Alexander Nemser of Cambridge, Massachusetts, is a literature major who studies poetry in English and in Russian. His poetry has been published in the New York Times and is forthcoming in The Atlantic Monthly and Literary Imagination. A poem of his will appear in the film “The Good Shepherd,” directed by Robert DeNiro, set for release next Christmas. He won First Prize in the 2004 Atlantic Monthly Student Writing Contest and represented Yale in the 2005 Connecticut Student Poetry Circuit. He is currently writing his thesis on the poets Robert Lowell and Boris Pasternak and the questions of poetic translation and poetic dialogue. He plans to pursue an M.Phil. in European Literature at Oxford.

Sarah Stillman

Named to USA Today’s All-USA College Academic Team last year, Sarah Stillman wrote a book at the age of 15 for teenage girls (there are now more than 30,000 copies in print); founded a tutoring program for inmates at a maximum security prison; made a documentary about Barbie Dolls and the exploitation of the women who make them; and researched the plight of female factory workers in Latin America and China and joined them in their struggle for fair treatment. She has earned a 3.95 average as she pursues both bachelor’s and master’s degrees in anthropology. The recipient of the Elie Wiesel 2005 Prize in Ethics Essay Contest, Stillman donated her prize money to victims of Hurricane Katrina. Stillman will be pursuing an M.Phil. in Cultural Anthropology at Oxford, continuing her study of the gendered impacts of corporate globalization, from sweatshop labor and sexual exploitation to forced domestic work.

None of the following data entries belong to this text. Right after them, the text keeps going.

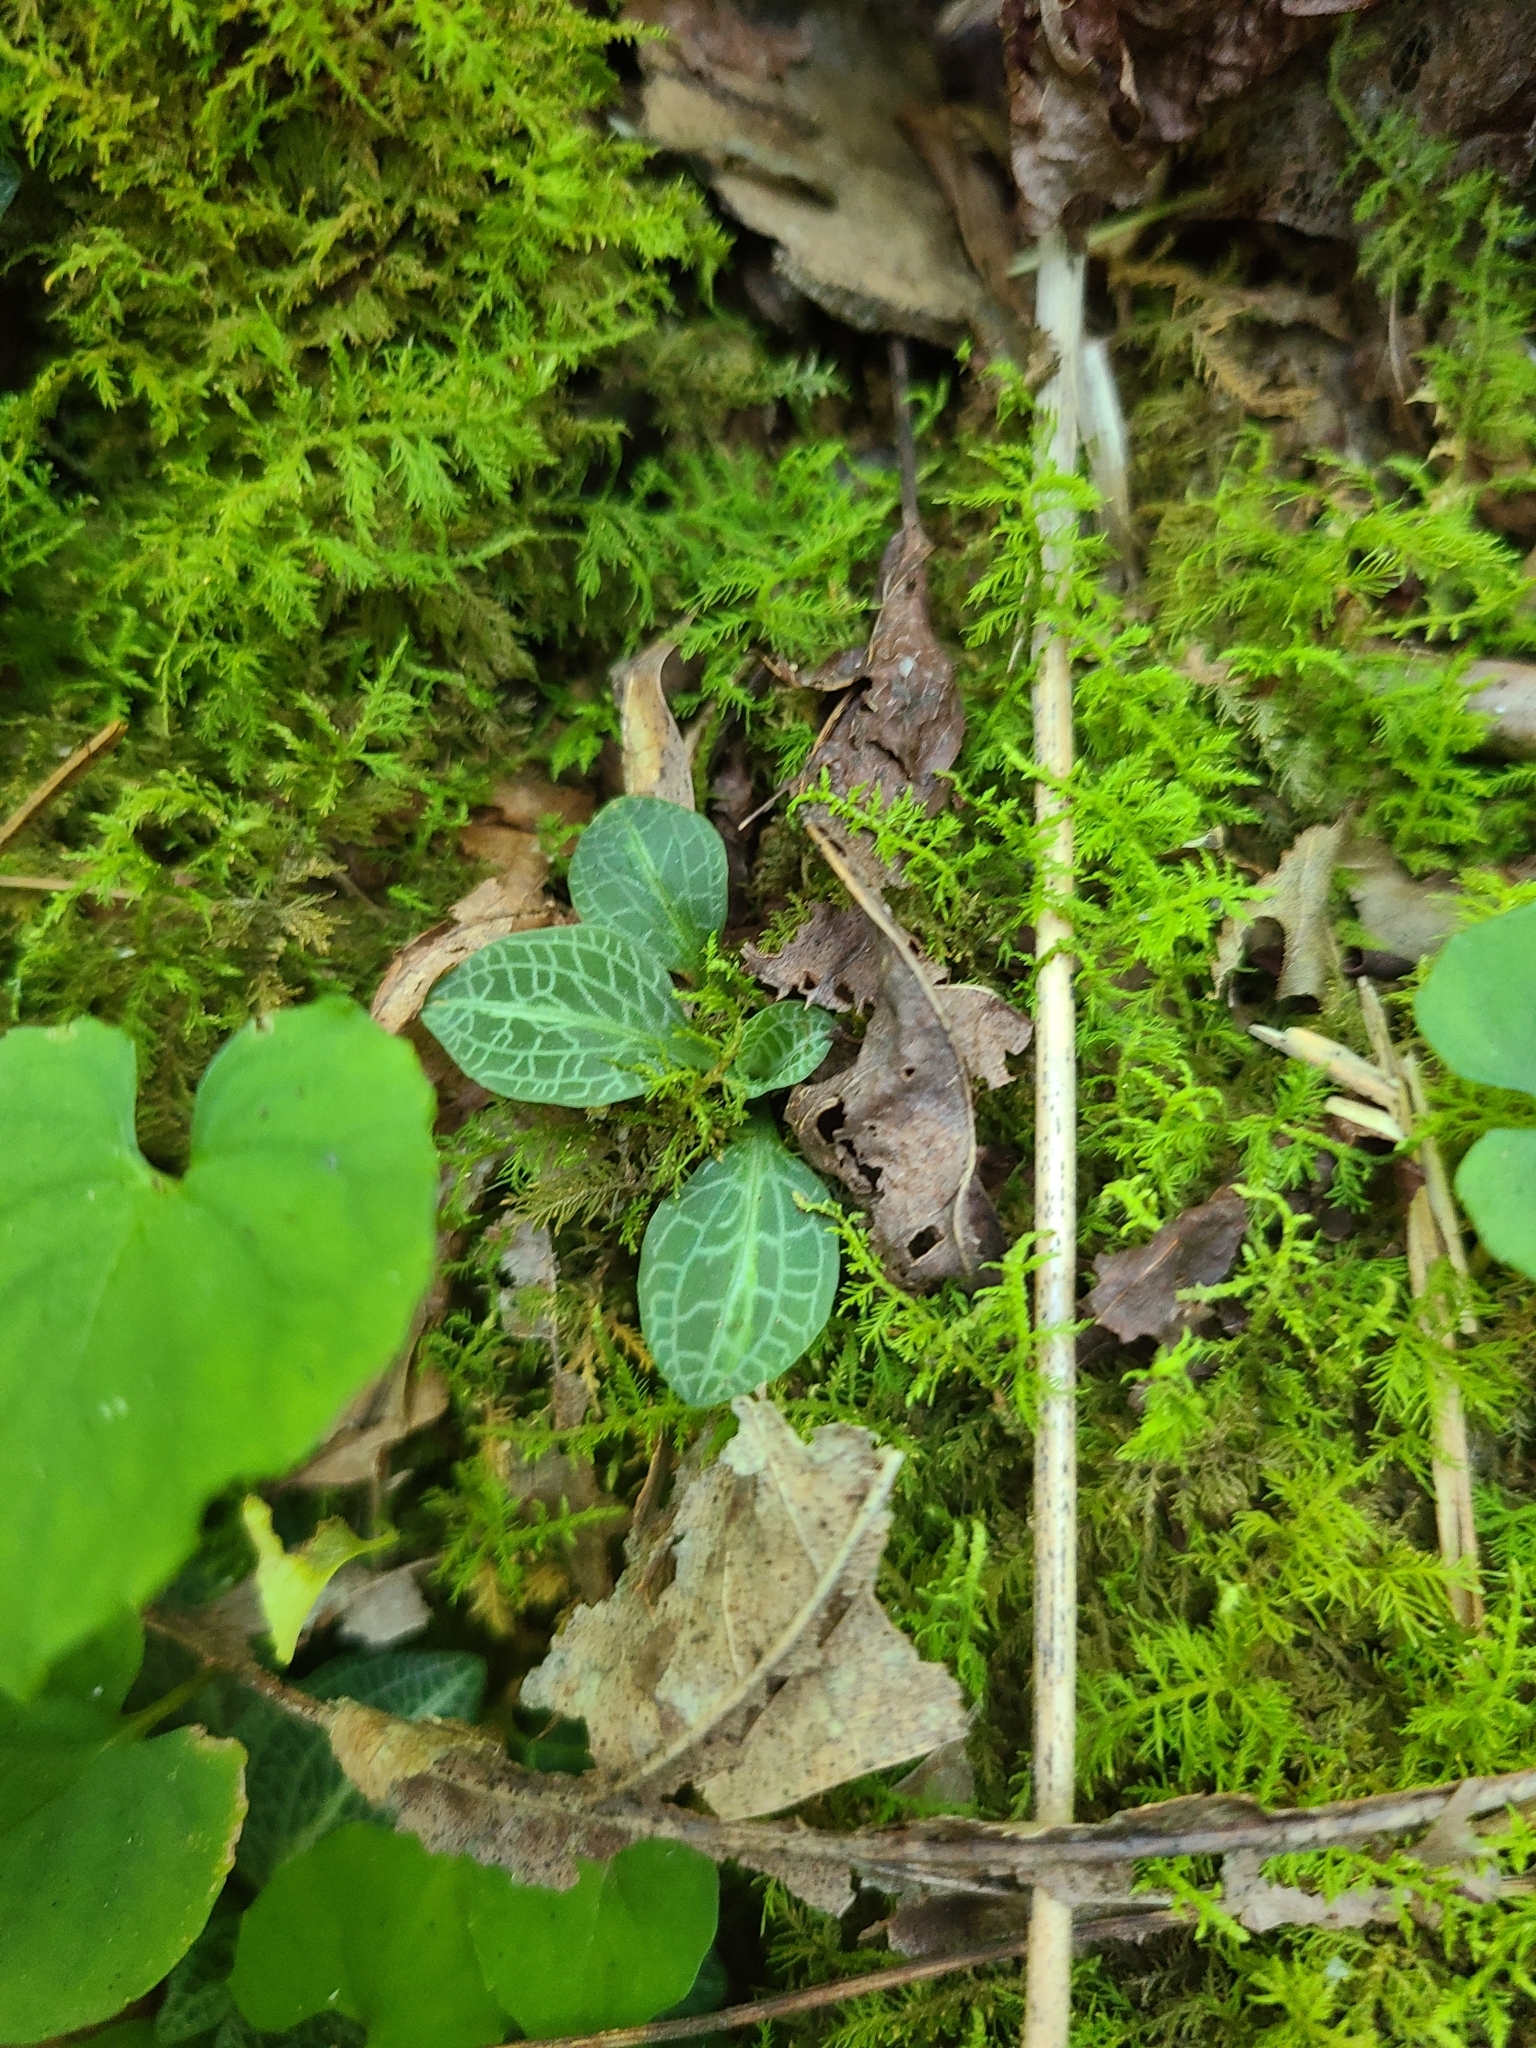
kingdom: Plantae
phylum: Tracheophyta
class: Liliopsida
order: Asparagales
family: Orchidaceae
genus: Goodyera
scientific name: Goodyera pubescens
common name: Downy rattlesnake-plantain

Over a thousand young Americans have received Marshall Scholarships since the program’s inception in 1953. The Marshall Scholarships were established as a British gesture of thanks to the people of the United States for the assistance received after World War II under the Marshall Plan. Financed by the British government, the highly competitive scholarships provide an opportunity for American students who have demonstrated academic excellence to continue their studies for two to three years at a British university of their choice.